I recently met with Chari Cohen, MPH DrPh(c), Director of Public Health, and Kuan-Lung Daniel Chen, MPH, CPH, Program Manager, of the Hepatitis B Foundation about the challenges they are facing working in the area of detection and treatment of the hepatitis B virus. Like many nonprofit organizations, they are having some huge challenges. This particular foundation, however, is unique and special for our area. You may already know that the hepatitis B virus was discovered in Philadelphia — at the Fox Chase Cancer Center — by Dr. Baruch Blumberg, who created the first vaccine.
The Hepatitis B Foundation, founded in Bucks County, is the only national, nonprofit organization focused on hepatitis B. It concentrates on hepatitis B research, disease awareness, immunizations and treatment initiatives.
They have a large Philadelphia public health awareness and education campaign, free screening initiative and assist patients with finding care providers. There is also a Hep B United Philadelphia Coalition with over 75 coalition partners and a partnership with the CDC.
Hepatitis B is the most common serious liver infection in the world; 50 to 100 times more infectious than HIV; and affects 1.4 to 2 million Americans. Chronic infections have a one in four chance to develop hepatocellular carcinoma or liver failure and is preventable and treatable.
Asians, especially those new to the United States, are among the highest risk groups for developing hepatitis B. They are the second fastest growing population in Philadelphia behind Hispanics. Nearly one in 10 foreign-born Asian and Pacific Islander Americans have a chronic hepatitis B virus infection. But they are not the only group at risk.
The CDC has specific guidelines for testing. All persons born in regions of high and intermediate HBV endemicity, IV drug users, men with male sexual partners, immunosuppressed patients, people with elevated liver function tests, blood product donors, hemodialysis patients, pregnant women, infants born to HBsAg positive mothers, people living with infected patients, people who engage in needle sharing, individuals with sexual contact with hepatitis B surface antigen positivity and HIV-positive individuals should be tested and treated appropriately.
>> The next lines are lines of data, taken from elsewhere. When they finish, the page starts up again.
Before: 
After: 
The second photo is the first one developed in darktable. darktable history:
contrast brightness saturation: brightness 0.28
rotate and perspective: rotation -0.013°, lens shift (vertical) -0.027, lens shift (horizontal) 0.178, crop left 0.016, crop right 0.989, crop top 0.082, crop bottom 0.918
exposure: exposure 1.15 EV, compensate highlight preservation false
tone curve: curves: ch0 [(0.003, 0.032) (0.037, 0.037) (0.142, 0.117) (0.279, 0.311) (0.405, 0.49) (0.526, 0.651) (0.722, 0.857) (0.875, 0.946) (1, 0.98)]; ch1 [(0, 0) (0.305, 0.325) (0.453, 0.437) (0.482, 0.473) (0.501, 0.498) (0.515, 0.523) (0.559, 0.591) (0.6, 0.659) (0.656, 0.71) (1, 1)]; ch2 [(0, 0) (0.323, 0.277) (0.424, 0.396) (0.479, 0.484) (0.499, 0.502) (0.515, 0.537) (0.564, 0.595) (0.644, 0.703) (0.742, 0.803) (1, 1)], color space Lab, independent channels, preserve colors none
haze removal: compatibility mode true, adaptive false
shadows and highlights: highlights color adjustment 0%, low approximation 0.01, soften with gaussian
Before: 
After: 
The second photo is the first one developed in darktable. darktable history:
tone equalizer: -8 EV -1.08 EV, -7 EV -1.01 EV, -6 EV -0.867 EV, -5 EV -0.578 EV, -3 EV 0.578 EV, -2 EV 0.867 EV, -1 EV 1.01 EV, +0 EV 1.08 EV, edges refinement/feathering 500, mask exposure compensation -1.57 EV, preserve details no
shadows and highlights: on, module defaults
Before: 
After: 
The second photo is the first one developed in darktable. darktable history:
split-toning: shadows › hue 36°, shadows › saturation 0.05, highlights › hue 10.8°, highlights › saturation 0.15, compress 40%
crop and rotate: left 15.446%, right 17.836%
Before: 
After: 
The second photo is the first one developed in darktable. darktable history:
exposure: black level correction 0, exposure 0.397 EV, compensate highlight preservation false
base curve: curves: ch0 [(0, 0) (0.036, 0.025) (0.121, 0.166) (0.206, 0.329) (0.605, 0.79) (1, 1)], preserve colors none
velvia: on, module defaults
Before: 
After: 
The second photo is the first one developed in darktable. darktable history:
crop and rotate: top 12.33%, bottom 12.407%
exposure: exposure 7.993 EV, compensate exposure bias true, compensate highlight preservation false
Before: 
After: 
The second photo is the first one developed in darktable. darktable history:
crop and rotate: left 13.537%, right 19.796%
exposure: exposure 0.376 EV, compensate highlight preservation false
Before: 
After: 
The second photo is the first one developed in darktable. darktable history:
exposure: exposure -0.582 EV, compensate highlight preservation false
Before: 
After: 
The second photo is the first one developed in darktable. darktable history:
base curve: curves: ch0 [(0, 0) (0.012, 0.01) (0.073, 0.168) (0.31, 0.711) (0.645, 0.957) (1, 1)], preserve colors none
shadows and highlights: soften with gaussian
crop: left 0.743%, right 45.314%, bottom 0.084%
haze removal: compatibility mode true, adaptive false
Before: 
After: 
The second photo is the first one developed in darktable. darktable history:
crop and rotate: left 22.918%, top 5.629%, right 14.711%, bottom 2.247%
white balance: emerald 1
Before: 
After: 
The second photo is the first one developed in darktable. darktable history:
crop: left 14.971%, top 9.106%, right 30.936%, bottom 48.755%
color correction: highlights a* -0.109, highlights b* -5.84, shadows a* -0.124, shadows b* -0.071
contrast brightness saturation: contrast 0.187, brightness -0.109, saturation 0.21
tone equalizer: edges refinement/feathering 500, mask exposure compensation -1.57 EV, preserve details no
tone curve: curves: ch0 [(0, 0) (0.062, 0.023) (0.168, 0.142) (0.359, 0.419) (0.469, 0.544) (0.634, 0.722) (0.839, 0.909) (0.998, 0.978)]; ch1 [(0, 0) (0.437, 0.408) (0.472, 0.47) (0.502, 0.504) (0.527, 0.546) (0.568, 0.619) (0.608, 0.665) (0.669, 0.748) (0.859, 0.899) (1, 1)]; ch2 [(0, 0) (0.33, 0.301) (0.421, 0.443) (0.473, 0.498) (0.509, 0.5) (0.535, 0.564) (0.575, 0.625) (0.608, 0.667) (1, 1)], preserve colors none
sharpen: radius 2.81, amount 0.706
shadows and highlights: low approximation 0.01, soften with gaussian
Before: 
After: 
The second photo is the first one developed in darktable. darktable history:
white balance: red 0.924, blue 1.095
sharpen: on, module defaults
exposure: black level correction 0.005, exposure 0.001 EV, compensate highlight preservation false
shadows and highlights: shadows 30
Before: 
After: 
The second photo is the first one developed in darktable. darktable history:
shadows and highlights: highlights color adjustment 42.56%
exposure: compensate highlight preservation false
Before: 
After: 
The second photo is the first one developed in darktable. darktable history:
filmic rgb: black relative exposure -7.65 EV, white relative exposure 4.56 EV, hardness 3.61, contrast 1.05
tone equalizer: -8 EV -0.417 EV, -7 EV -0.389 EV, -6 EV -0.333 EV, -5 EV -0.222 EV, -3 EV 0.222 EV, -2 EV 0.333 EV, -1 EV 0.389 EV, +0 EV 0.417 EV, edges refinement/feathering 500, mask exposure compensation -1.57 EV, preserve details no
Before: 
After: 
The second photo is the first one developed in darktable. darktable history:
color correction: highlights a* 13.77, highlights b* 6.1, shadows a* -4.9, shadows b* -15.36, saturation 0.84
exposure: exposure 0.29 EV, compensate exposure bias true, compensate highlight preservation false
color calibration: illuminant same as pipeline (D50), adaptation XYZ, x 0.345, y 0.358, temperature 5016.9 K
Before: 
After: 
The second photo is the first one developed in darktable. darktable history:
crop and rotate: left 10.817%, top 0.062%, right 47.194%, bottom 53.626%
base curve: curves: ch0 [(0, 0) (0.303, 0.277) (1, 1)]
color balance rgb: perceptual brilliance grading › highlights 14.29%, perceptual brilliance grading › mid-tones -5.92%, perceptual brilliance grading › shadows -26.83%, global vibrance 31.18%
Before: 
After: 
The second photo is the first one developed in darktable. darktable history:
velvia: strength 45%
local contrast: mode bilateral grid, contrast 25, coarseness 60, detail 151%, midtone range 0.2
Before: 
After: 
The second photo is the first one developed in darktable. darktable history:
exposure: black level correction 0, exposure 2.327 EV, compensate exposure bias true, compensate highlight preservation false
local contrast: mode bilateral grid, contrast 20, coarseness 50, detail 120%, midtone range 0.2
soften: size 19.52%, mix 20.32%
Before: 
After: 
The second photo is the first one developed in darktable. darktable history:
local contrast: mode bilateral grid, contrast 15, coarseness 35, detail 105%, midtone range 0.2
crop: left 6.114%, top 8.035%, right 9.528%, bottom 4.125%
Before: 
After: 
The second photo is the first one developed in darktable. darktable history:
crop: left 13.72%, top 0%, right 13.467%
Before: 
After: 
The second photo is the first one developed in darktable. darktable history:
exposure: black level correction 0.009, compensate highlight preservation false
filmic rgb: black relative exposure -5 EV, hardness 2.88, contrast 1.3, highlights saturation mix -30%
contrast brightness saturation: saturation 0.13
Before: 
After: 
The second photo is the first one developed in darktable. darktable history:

And all US-born citizens not vaccinated as an infant should be tested.
This is an extensive list of individuals who are risk and, therefore, many more individuals should be tested than are currently being tested. In spite of this, many patients at risk in the Philadelphia region are not being screened for hepatitis B. This means that patients who are chronically infected are not being diagnosed and patients who have been exposed are not being vaccinated, putting them at greater risk. Under the Patient Protection and Affordable Care Act, hepatitis B vaccination is covered. The obvious question is — why aren’t all patients at risk being screened?
The hepatitis B foundation has tirelessly tried to get the word out to both the physician community as well as the patients at risk to increase the amount of screening and improve access to vaccination and treatment. Although there has been some improvement, many patients are still being missed. Of course, funding is also an issue for these efforts. This is a problem for almost every nonprofit organization. In spite of the problems with the economy, there should always be funds for such life-saving and truly altruistic and life saving foundations such as the Hepatitis B foundation, American Cancer Society, etc.
In this particular case, the Hepatitis B Foundation is a local oragnization that is deserving of special attention by our healthcare professionals. The least we can do is to improve our efforts to screen all patients at risk and therefore save lives and encourage the many volunteers in this organization. The Philadelphia County Medical Society strongly supports improved hepatitis B screening, vaccination and treatment, and supports the Hepatitis B foundation.
Curtis T. Miyamoto, MD is president of the Philadelphia County Medical Society.